Oil reverses Monday’s declines
The Omicron coronavirus variant and potential new lockdowns will probably be the biggest price drivers during the last weeks of 2021
London — Oil prices rose on Tuesday, steadying around $75 a barrel and erasing the previous day’s declines as investors continued to weigh up the effects of renewed restrictions in Europe and Asia amid the spread of the Omicron coronavirus variant.
Brent crude oil futures gained 47c, or 0.63%, to $74.26 a barrel by 9.10am GMT, while US West Texas Intermediate (WTI) crude futures rose 48c, or 0.67%, to $71.77.
Governments around the world, including most recently Britain and Norway, have tightened restrictions to stop the spread of the Omicron variant.
In China, major manufacturing province Zhejiang is fighting its first Covid-19 cluster this year, with tens of thousands of citizens in quarantine and virus-hit areas suspending business operations, cutting flights and cancelling events.
But it was unclear what effect the restrictions would have on oil prices.
"Oil markets have now grown calmer, and the impact of the Omicron coronavirus variant and potential new lockdowns will likely be the biggest price drivers during the last weeks of 2021," consultancy Eurasia Group said.
Opec on Monday raised its world oil demand forecast for the first quarter of 2022 and stuck to its timeline for a return to pre-pandemic levels of oil use, saying the Omicron coronavirus variant would have a mild and brief impact.

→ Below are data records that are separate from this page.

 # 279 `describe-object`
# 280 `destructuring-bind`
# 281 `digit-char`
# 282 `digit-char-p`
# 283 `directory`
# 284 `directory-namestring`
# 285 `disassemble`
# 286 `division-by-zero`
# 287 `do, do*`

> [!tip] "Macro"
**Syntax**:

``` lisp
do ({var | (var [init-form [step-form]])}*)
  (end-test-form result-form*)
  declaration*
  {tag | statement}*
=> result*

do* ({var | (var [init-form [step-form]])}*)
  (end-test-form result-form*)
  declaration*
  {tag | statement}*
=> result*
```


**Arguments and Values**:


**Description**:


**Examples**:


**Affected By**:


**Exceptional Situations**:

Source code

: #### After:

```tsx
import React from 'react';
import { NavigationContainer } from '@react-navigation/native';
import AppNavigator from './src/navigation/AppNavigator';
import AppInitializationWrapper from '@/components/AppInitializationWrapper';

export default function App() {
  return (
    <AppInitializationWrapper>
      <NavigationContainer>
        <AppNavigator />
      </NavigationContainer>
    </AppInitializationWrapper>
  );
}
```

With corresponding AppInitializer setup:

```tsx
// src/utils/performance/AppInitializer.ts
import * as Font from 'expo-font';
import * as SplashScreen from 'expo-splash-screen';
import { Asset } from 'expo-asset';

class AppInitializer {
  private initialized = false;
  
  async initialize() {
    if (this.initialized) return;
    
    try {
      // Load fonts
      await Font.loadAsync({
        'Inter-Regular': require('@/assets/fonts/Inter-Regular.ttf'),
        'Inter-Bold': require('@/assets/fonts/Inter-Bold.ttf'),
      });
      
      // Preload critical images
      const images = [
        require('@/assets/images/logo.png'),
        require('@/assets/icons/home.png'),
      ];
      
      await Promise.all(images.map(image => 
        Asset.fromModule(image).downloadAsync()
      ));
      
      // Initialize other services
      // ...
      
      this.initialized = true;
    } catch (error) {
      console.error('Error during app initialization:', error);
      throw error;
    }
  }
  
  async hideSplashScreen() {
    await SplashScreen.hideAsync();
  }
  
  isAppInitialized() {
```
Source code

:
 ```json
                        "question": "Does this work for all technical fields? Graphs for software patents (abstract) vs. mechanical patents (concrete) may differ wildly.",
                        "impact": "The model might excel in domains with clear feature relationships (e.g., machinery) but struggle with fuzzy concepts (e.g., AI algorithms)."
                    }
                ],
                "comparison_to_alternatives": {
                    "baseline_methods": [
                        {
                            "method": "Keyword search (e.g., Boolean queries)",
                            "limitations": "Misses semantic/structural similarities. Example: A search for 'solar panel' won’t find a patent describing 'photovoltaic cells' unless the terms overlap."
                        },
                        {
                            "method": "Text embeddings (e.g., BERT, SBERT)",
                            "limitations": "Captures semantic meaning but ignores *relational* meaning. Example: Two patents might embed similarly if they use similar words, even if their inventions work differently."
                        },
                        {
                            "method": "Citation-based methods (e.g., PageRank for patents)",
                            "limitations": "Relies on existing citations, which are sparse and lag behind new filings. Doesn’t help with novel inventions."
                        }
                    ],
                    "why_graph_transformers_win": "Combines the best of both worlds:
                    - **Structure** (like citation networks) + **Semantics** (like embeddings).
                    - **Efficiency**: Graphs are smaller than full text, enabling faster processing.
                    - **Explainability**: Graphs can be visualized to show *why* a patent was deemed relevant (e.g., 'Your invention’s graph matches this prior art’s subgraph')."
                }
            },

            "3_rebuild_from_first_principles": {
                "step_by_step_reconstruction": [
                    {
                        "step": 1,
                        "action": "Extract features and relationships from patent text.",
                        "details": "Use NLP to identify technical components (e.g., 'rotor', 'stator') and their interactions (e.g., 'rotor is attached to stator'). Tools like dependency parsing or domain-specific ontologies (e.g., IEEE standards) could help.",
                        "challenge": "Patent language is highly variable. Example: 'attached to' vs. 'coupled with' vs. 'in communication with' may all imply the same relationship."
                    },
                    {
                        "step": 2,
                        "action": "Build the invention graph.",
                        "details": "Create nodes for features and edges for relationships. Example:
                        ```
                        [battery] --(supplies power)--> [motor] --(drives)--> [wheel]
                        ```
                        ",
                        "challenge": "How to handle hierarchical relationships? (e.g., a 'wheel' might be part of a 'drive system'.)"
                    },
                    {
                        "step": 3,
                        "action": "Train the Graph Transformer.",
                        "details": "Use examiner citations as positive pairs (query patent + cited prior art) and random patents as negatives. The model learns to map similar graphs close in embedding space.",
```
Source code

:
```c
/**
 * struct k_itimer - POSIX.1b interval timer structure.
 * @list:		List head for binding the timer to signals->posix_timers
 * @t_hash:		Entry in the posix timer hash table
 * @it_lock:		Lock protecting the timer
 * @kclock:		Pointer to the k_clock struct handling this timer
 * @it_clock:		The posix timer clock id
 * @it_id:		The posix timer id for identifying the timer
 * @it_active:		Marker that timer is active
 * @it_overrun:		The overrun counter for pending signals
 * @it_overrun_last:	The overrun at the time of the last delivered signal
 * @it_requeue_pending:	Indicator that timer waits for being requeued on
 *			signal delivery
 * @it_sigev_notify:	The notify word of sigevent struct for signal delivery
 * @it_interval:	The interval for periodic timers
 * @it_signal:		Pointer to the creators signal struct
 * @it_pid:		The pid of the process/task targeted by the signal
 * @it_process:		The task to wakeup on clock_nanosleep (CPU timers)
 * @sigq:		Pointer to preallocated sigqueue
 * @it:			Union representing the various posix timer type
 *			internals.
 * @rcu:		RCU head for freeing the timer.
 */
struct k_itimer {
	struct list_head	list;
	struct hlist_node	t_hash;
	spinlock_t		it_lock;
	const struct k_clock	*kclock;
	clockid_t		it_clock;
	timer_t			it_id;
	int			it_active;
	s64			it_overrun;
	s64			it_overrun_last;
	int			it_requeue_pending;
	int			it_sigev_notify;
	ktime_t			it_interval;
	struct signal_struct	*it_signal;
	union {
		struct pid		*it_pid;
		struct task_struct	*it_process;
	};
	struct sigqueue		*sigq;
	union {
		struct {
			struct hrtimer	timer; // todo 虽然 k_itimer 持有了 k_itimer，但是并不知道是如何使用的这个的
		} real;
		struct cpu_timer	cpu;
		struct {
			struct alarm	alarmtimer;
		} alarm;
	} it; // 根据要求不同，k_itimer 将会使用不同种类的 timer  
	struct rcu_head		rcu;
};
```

At the same time, the Asian Development Bank on Tuesday trimmed its growth forecasts for developing Asia for this year and next to reflect risks and uncertainty brought on by the variant, which could also hamper oil demand.
On the supply side, Opec+ plans to gradually increase supply every month by 400,000 barrels per day (bpd) after sharply cutting back output last year.
Output in the largest US shale basin is expected to surge to a record in January, according to a monthly forecast from the US Energy Information Administration on Monday.